-- Start --

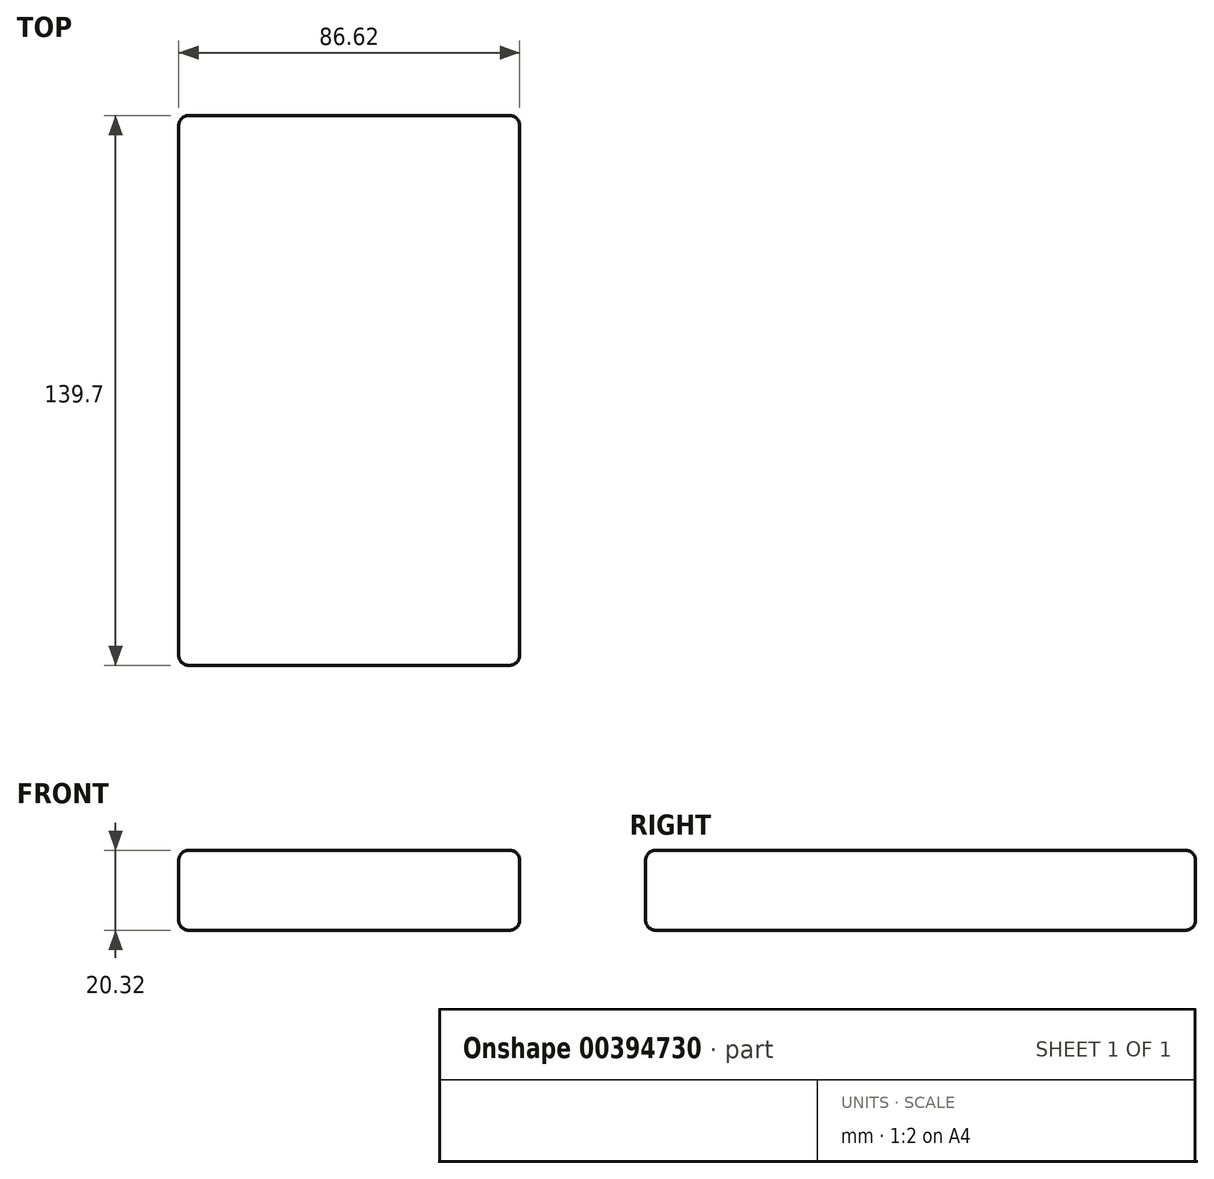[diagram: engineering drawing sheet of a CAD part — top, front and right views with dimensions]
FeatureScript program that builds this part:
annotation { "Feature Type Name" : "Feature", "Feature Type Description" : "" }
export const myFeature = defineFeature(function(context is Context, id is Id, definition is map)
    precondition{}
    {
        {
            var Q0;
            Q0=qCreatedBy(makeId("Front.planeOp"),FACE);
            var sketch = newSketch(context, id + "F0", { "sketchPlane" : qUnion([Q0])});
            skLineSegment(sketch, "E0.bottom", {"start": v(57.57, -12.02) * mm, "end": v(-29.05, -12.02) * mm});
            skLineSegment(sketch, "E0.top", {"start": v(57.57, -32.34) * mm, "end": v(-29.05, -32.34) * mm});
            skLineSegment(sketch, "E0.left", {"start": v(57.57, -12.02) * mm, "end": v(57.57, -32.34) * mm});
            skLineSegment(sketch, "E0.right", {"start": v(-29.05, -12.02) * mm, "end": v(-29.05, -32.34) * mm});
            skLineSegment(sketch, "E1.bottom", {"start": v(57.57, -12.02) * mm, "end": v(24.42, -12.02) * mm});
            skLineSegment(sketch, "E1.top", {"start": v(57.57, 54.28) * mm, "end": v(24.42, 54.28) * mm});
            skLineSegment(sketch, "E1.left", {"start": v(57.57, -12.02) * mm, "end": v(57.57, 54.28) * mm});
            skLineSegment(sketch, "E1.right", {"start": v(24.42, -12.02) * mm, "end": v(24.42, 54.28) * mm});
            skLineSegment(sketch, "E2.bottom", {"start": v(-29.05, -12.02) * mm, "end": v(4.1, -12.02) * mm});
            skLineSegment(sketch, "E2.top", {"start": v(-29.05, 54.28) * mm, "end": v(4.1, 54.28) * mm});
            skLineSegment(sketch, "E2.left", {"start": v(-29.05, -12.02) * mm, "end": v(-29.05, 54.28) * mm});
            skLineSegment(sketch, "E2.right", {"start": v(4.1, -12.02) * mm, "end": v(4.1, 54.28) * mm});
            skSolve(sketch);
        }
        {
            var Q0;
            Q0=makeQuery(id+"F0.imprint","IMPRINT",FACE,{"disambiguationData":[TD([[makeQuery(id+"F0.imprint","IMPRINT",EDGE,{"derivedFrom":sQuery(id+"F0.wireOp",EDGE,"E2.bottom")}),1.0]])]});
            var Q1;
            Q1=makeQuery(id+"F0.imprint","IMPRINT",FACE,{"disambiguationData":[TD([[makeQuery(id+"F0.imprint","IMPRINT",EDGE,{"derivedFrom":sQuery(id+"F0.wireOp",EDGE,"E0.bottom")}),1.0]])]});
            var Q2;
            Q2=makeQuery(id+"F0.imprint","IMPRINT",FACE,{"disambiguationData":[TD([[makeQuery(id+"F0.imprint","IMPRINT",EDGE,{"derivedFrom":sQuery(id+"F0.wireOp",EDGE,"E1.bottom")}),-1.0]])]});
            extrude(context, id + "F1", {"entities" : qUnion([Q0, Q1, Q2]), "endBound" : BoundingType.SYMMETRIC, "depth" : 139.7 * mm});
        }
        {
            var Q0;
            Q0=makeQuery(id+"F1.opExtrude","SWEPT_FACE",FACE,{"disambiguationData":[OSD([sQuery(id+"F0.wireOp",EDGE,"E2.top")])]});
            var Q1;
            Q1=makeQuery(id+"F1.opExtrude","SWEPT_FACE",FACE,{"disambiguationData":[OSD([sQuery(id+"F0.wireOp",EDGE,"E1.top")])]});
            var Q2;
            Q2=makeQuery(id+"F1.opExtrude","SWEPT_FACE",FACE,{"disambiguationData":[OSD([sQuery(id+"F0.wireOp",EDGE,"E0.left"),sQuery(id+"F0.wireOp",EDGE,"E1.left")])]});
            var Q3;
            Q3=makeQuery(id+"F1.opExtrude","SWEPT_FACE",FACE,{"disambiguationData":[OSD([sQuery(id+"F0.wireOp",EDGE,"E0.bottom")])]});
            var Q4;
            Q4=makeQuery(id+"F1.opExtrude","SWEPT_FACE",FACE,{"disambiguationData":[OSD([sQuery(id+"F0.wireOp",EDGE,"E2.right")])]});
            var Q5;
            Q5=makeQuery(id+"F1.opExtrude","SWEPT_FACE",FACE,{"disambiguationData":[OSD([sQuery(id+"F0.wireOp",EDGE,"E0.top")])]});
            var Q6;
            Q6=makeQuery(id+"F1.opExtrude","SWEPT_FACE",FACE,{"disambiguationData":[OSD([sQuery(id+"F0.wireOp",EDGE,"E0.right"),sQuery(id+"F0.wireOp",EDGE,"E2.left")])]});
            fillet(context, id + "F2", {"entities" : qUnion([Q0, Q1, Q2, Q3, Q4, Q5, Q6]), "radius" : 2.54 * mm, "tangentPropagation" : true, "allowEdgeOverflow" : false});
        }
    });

-- End --
-- Start --

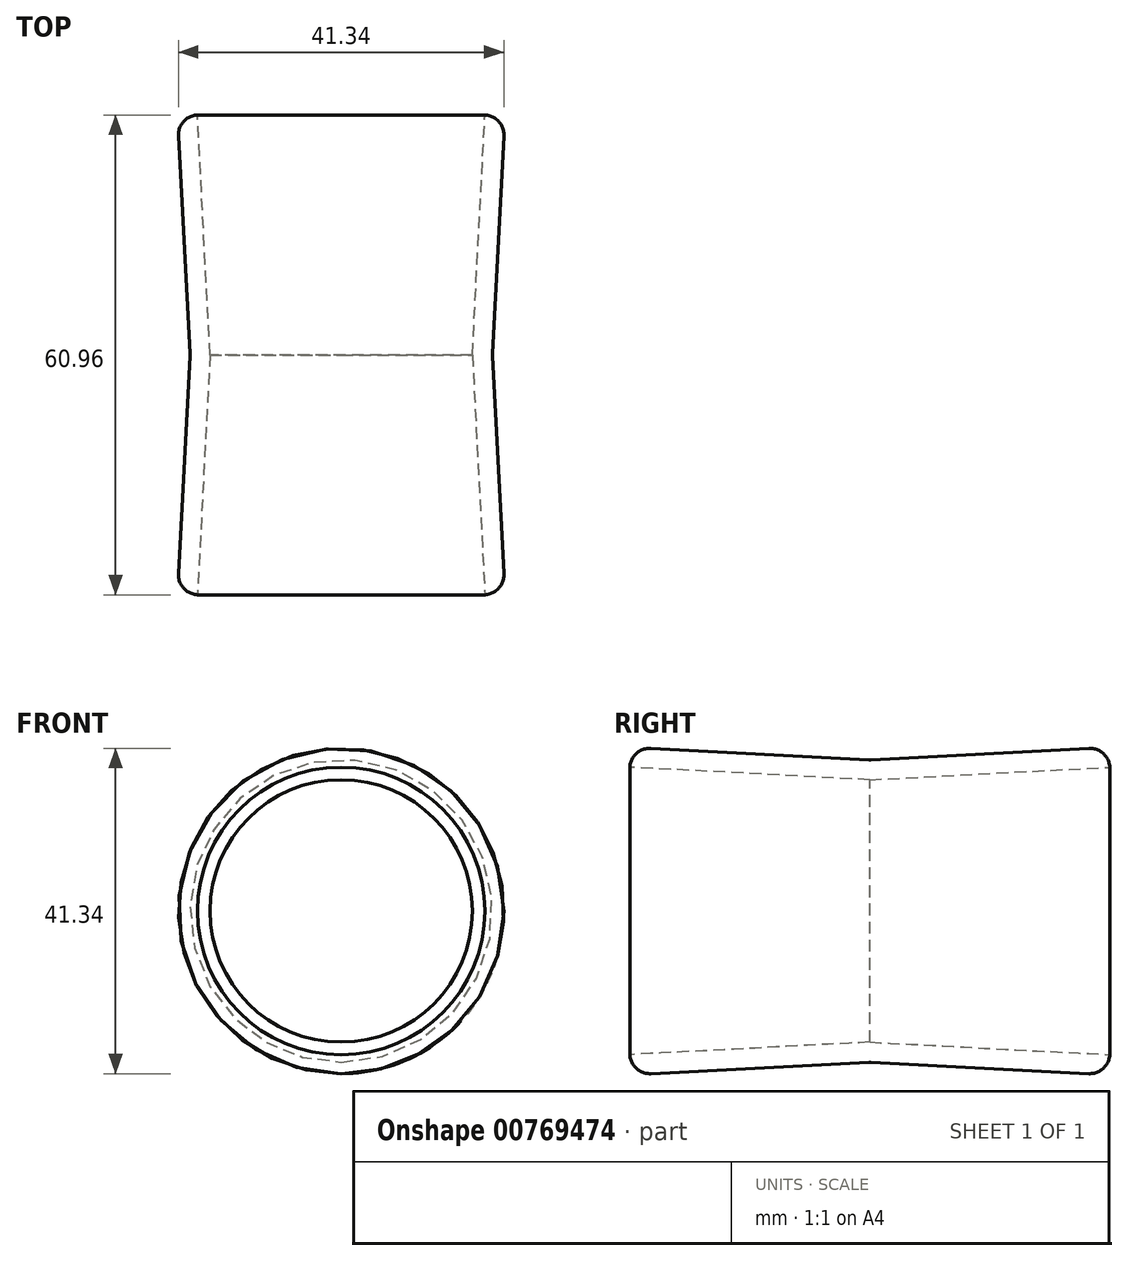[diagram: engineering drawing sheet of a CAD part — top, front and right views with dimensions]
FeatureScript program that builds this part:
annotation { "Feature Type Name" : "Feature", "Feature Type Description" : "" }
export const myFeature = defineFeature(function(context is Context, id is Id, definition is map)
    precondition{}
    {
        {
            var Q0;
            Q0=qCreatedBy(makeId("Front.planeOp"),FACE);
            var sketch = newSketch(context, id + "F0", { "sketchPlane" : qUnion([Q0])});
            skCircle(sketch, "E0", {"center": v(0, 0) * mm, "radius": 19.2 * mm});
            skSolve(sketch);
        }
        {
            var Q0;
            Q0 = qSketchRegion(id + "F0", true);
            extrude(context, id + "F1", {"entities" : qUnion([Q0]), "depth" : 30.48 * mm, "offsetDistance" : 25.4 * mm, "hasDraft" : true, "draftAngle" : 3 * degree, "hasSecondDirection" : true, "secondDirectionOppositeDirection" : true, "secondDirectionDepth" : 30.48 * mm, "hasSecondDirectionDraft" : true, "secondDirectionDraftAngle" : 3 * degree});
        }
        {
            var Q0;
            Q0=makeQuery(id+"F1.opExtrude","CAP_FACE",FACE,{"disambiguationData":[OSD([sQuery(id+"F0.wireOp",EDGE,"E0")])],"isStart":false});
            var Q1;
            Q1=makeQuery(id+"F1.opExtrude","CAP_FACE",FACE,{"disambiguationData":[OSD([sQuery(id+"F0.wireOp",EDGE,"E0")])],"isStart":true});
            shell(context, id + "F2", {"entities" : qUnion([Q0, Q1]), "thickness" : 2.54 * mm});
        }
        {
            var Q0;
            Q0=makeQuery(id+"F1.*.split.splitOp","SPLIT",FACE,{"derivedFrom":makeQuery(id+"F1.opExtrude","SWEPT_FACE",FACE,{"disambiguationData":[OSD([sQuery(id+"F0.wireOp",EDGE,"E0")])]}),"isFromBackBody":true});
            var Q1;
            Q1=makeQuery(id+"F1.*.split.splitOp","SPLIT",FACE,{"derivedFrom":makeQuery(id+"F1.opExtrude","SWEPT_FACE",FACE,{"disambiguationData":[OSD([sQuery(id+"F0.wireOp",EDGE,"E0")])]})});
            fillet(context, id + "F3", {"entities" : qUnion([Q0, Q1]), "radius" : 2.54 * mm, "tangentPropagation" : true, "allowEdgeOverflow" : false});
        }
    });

-- End --

Prompt:
Show every line of the entries above that contains the string "derivedFrom".

Complete output:
            Q0=makeQuery(id+"F0.imprint","IMPRINT",FACE,{"disambiguationData":[TD([[makeQuery(id+"F0.imprint","IMPRINT",EDGE,{"derivedFrom":sQuery(id+"F0.wireOp",EDGE,"E2.bottom")}),1.0]])]});
            Q1=makeQuery(id+"F0.imprint","IMPRINT",FACE,{"disambiguationData":[TD([[makeQuery(id+"F0.imprint","IMPRINT",EDGE,{"derivedFrom":sQuery(id+"F0.wireOp",EDGE,"E0.bottom")}),1.0]])]});
            Q2=makeQuery(id+"F0.imprint","IMPRINT",FACE,{"disambiguationData":[TD([[makeQuery(id+"F0.imprint","IMPRINT",EDGE,{"derivedFrom":sQuery(id+"F0.wireOp",EDGE,"E1.bottom")}),-1.0]])]});
            Q0=makeQuery(id+"F1.*.split.splitOp","SPLIT",FACE,{"derivedFrom":makeQuery(id+"F1.opExtrude","SWEPT_FACE",FACE,{"disambiguationData":[OSD([sQuery(id+"F0.wireOp",EDGE,"E0")])]}),"isFromBackBody":true});
            Q1=makeQuery(id+"F1.*.split.splitOp","SPLIT",FACE,{"derivedFrom":makeQuery(id+"F1.opExtrude","SWEPT_FACE",FACE,{"disambiguationData":[OSD([sQuery(id+"F0.wireOp",EDGE,"E0")])]})});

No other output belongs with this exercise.